Morphogenetic apoptosis: a mechanism for correcting discontinuities in morphogen gradients

Smooth gradients of the morphogens Hh, Dpp, and Wg are required for proper development of Drosophila imaginal discs. Here, it is reported that, when a discontinuity is generated between two adjacent cells in the reception of either the Dpp or Wg signal, then cells on either side of the discontinuity boundary undergo apoptosis by activating the c-Jun N-terminal Kinase (JNK) pathway. Furthermore, in the medial region of the wing imaginal disc, the JNK pathway is also activated if cells do not receive the proper levels of Dpp and Hh signals. These observations suggest that cells within a developing field have the ability to access their spatial positions by comparing the level of morphogen signal they receive with that of their neighbors. This phenomenon is likely related to the process of cell competition, and we suggest that it is an evolutionarily important mechanism that helps prevent abnormal tissue specification and growth during development.     

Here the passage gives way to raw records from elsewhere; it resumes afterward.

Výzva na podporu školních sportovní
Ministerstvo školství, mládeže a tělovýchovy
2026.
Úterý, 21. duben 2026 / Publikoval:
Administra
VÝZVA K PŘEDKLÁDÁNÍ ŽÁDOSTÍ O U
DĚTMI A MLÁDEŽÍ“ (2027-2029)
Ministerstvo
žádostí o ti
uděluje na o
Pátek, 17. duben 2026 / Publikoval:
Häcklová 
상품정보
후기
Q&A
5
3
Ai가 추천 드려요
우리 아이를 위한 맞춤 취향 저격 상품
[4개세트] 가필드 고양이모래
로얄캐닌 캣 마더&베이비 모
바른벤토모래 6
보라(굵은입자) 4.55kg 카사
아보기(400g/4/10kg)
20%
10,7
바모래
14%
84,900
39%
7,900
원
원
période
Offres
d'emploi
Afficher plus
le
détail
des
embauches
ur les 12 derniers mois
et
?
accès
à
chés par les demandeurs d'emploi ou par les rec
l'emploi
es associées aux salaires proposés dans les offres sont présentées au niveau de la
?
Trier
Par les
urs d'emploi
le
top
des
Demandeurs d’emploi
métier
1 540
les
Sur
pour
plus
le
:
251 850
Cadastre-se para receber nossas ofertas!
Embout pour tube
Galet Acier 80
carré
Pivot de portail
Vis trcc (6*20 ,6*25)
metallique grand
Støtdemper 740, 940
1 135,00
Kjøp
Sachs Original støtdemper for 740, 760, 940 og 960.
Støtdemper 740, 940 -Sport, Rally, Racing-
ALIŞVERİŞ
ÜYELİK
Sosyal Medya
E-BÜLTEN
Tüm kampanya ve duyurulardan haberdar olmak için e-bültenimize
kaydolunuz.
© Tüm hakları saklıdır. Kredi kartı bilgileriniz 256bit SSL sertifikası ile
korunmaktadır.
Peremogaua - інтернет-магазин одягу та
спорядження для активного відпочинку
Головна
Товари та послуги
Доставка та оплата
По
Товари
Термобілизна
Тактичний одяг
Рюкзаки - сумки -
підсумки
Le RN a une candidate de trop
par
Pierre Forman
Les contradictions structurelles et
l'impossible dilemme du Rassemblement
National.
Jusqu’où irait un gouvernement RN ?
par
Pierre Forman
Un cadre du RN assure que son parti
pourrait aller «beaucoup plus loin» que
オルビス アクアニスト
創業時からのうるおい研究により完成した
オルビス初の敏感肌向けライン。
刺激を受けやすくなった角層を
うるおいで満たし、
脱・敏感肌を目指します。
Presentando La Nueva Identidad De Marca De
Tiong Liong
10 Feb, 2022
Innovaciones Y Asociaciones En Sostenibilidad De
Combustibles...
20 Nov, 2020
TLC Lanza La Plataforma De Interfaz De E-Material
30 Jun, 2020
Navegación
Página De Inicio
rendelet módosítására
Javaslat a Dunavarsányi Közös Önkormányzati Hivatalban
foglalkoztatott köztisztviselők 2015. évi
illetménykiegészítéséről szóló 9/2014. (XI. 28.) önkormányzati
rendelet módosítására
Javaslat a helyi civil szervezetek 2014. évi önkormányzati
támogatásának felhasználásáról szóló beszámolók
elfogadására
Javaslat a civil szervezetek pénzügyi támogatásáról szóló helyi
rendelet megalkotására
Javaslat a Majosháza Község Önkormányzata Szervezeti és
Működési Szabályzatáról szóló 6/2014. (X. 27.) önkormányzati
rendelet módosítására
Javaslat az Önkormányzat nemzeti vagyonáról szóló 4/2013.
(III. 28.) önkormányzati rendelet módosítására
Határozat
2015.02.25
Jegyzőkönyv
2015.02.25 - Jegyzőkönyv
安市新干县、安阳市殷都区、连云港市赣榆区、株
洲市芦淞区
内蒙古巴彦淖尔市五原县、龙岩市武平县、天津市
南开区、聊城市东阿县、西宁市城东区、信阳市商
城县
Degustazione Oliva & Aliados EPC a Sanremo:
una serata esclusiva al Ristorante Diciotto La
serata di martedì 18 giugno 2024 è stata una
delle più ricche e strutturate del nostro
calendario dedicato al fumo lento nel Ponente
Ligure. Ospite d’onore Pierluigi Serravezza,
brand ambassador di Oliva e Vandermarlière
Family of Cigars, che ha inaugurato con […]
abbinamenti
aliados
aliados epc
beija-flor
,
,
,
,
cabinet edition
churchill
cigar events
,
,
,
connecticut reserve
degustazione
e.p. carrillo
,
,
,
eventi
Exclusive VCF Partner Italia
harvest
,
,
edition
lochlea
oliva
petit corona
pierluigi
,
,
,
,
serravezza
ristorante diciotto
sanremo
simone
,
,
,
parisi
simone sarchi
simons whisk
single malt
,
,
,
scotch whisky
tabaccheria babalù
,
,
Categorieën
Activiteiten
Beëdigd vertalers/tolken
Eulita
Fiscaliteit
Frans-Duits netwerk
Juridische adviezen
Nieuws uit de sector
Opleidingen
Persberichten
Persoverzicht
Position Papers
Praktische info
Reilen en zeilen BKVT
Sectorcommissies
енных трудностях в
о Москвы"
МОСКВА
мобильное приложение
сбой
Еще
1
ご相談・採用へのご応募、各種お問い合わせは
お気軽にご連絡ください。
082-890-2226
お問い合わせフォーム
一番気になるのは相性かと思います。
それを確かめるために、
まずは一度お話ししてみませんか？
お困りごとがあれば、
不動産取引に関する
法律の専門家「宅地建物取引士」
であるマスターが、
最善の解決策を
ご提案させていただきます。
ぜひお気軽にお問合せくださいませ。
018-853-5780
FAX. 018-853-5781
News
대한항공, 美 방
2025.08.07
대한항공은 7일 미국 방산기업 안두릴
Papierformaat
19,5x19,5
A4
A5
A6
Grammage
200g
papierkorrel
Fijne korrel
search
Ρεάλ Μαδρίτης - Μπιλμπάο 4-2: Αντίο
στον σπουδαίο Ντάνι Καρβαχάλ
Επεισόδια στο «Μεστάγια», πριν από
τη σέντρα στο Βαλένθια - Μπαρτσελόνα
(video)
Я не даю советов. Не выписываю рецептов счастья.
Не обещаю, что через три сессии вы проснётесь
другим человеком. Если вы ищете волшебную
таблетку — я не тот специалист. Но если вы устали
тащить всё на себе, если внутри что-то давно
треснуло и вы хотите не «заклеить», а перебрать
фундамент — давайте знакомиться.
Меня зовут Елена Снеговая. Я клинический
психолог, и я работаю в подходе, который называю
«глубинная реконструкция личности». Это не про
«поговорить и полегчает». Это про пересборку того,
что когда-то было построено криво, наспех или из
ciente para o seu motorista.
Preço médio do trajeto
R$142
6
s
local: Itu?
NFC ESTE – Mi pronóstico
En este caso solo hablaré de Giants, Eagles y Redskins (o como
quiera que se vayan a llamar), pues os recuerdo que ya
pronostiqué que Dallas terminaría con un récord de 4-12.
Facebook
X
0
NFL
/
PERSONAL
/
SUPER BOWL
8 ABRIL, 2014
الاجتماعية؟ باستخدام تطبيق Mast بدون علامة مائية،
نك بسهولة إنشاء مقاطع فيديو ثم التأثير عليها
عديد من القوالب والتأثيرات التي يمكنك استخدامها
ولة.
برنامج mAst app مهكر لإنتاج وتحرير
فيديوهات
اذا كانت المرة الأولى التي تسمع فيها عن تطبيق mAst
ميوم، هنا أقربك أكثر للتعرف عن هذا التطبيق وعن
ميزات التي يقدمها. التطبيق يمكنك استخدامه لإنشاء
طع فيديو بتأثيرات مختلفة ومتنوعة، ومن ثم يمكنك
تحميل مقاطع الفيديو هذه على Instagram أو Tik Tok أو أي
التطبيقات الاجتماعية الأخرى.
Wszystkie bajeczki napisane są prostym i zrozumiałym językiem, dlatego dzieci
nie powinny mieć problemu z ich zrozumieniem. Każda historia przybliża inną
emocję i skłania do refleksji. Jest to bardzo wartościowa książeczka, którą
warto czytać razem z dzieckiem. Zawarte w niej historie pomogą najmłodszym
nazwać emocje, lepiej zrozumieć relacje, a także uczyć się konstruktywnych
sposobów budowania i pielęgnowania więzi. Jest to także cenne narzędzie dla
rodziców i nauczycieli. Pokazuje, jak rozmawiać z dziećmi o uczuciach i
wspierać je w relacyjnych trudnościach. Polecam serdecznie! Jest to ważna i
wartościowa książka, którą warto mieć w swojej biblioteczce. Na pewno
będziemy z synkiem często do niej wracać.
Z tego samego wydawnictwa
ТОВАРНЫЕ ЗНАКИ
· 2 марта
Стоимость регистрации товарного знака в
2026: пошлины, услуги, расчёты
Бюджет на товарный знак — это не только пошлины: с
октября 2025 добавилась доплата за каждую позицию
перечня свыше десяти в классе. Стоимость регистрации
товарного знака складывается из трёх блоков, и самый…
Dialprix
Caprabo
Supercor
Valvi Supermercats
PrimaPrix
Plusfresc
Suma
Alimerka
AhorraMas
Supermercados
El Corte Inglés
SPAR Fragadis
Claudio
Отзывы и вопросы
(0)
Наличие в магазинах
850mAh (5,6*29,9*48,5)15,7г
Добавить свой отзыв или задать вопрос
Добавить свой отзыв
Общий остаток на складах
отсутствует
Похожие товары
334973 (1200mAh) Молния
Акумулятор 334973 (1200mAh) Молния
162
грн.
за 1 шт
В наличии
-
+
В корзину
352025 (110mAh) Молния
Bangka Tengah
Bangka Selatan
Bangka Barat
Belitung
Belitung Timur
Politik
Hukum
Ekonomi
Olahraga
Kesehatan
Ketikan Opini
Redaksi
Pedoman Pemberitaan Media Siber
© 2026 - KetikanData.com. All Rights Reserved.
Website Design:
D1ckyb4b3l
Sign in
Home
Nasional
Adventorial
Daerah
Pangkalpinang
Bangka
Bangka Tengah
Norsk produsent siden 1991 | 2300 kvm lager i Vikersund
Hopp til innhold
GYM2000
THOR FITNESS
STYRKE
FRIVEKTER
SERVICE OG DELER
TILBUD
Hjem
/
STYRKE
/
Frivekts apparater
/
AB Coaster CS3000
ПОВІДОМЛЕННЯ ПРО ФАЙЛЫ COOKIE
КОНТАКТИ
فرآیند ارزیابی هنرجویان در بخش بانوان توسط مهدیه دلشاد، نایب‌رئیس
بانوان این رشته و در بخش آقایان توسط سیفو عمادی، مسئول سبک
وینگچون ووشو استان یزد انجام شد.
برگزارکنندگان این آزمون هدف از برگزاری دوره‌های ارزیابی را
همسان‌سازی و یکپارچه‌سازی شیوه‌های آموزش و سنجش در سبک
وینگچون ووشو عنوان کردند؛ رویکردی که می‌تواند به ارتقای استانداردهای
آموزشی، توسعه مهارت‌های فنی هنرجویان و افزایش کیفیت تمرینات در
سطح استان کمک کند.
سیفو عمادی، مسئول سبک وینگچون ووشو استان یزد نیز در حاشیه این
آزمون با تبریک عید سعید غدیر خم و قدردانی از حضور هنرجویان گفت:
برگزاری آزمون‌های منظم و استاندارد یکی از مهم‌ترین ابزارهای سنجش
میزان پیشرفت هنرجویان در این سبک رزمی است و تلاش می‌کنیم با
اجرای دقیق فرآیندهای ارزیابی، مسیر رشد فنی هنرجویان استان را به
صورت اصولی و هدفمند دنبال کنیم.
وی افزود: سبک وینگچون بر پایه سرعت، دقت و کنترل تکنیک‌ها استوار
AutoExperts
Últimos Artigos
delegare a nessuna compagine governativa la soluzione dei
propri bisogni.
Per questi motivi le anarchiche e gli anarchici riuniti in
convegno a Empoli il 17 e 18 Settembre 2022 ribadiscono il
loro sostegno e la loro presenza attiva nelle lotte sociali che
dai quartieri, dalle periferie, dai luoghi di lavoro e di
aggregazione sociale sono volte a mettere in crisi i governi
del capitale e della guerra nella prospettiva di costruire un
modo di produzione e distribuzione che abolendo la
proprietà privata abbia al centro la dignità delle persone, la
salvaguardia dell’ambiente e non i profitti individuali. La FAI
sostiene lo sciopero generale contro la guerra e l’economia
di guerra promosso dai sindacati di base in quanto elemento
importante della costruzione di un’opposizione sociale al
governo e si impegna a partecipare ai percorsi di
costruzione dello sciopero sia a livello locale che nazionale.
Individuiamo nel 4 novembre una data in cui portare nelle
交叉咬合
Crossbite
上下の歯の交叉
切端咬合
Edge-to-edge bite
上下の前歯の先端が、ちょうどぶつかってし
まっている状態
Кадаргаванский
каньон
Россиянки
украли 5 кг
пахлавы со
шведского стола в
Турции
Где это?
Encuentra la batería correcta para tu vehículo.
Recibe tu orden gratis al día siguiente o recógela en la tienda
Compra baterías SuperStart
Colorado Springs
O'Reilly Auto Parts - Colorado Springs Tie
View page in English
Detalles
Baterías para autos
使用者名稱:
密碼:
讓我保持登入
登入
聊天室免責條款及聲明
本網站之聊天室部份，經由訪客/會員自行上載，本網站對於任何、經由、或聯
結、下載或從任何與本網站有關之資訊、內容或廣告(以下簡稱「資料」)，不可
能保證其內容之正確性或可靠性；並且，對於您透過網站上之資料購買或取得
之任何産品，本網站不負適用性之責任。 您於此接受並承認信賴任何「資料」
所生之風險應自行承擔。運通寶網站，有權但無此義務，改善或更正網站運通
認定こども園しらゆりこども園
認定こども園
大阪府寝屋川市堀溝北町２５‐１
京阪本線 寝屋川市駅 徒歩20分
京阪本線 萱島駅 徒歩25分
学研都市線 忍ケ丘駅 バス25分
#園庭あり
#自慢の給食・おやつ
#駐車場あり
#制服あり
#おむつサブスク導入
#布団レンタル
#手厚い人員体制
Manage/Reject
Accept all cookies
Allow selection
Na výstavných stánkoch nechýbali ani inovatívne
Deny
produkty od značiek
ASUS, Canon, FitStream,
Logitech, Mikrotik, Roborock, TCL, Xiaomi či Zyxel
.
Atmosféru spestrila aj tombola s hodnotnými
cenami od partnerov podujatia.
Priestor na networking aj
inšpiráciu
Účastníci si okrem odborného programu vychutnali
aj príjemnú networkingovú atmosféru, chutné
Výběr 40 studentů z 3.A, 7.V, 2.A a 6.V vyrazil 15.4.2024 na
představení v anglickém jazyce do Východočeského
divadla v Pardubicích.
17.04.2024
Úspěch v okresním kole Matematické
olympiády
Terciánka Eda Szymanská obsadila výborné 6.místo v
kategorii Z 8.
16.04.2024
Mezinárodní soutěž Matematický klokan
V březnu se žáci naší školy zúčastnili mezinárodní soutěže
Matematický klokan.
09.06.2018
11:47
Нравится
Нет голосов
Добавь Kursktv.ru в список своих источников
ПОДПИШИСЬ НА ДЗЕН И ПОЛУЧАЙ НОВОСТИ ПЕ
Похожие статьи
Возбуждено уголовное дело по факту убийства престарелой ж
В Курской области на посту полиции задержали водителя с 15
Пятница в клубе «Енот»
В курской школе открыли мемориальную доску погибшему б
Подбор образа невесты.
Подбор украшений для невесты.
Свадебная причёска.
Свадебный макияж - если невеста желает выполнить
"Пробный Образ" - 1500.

Expression of dachshund in wild-type and Distal-less mutant Tribolium corroborates serial homologies in insect appendages

We isolated the homologue of the Drosophila gene dachshund (dac) from the beetle Tribolium castaneum. Tc'dac is expressed in all appendages except urogomphi and pleuropodia. Tc'dac is also active in the head lobes, in the ventral nervous system, in the primordia of the Malpighian tubules and in bilateral stripes corresponding to the presumptive dorsal midline. Expression of Tc'dac in the labrum lends support to the interpretation that the insect labrum is derived from a metameric appendage. The legs of Tribolium accommodate two Tc'dac domains, of which the more distal one corresponds to the single dac domain described for Drosophila leg discs. In contrast to Drosophila, where this domain is thought to intercalate between the homothorax (hth) and the Distal-less (Dll) domains, in Tribolium it arises from within the Dll domain. In embryos mutant for the Tc'Dll gene we find that the distal Tc'dac domain in the legs, as well as the expression in the labrum, are deleted while the proximal leg domain and the mandibular expression are unaffected. Based on Tc'dac expression in wild-type and mutant embryos, we demonstrate serial homology of the complete mandible with the coxa of the thoracic legs, which affirms the gnathobasic nature of the insect mandible.     

Function and regulation of homothorax in the wing imaginal disc of Drosophila

The gene homothorax (hth) is originally expressed uniformly in the wing imaginal disc but, during development, its activity is restricted to the cells that form the thorax and the hinge, where the wing blade attaches to the thorax, and eliminated in the wing pouch, which forms the wing blade. We show that hth repression in the wing pouch is a prerequisite for wing development; forcing hth expression prevents growth of the wing blade. Both the Dpp and the Wg pathways are involved in hth repression. Cells unable to process the Dpp (lacking thick veins or Mothers against Dpp activity) or the Wg (lacking dishevelled function) signal express hth in the wing pouch. We have identified vestigial (vg) as a Wg and Dpp response factor that is involved in hth control. In contrast to its repressing role in the wing pouch, wg upregulates hth expression in the hinge. We have also identified the gene teashirt (tsh) as a positive regulator of hth in the hinge. tsh plays a role specifying hinge structures, possibly in co-operation with hth.